Items from a data source
____________________
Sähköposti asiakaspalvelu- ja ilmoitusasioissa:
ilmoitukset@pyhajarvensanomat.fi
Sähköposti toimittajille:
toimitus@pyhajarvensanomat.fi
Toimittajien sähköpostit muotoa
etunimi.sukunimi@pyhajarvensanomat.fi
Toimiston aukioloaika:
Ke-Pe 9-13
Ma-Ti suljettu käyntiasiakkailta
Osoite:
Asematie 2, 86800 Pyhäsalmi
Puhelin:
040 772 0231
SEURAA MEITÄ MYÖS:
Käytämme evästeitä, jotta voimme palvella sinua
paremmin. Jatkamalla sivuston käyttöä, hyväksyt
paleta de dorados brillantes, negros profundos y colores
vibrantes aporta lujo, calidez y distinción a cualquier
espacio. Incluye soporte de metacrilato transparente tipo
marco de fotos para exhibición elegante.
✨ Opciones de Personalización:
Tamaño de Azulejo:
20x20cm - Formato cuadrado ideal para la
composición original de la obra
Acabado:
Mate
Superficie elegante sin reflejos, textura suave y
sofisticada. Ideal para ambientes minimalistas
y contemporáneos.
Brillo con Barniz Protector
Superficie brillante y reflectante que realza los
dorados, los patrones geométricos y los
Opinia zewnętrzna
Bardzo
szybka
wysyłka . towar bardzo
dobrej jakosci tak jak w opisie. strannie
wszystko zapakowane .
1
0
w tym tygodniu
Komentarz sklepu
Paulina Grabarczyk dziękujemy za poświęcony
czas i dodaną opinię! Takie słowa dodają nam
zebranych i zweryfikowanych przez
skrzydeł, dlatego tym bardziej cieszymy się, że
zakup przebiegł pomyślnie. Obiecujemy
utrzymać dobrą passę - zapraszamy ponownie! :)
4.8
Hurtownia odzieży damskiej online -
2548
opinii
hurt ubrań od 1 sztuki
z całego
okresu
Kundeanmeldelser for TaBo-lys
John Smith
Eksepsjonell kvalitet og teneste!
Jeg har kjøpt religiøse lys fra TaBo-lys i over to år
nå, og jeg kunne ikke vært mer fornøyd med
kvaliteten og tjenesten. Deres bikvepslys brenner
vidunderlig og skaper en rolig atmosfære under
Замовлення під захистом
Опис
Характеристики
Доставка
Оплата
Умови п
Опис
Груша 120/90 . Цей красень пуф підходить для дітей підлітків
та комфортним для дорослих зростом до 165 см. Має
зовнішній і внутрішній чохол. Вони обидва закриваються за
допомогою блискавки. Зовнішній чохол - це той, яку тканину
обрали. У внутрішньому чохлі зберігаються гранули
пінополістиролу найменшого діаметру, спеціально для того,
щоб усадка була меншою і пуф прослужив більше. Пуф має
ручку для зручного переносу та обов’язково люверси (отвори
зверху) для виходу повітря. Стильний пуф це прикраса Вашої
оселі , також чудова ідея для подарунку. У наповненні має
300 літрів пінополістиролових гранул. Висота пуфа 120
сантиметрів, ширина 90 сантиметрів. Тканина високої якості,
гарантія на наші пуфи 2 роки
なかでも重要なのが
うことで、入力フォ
____________________
**WHAT YOU WILL DO**
How many lines in the records above contain the string "dorados", with case counting? Give only the number.

**TASK RESULT**
2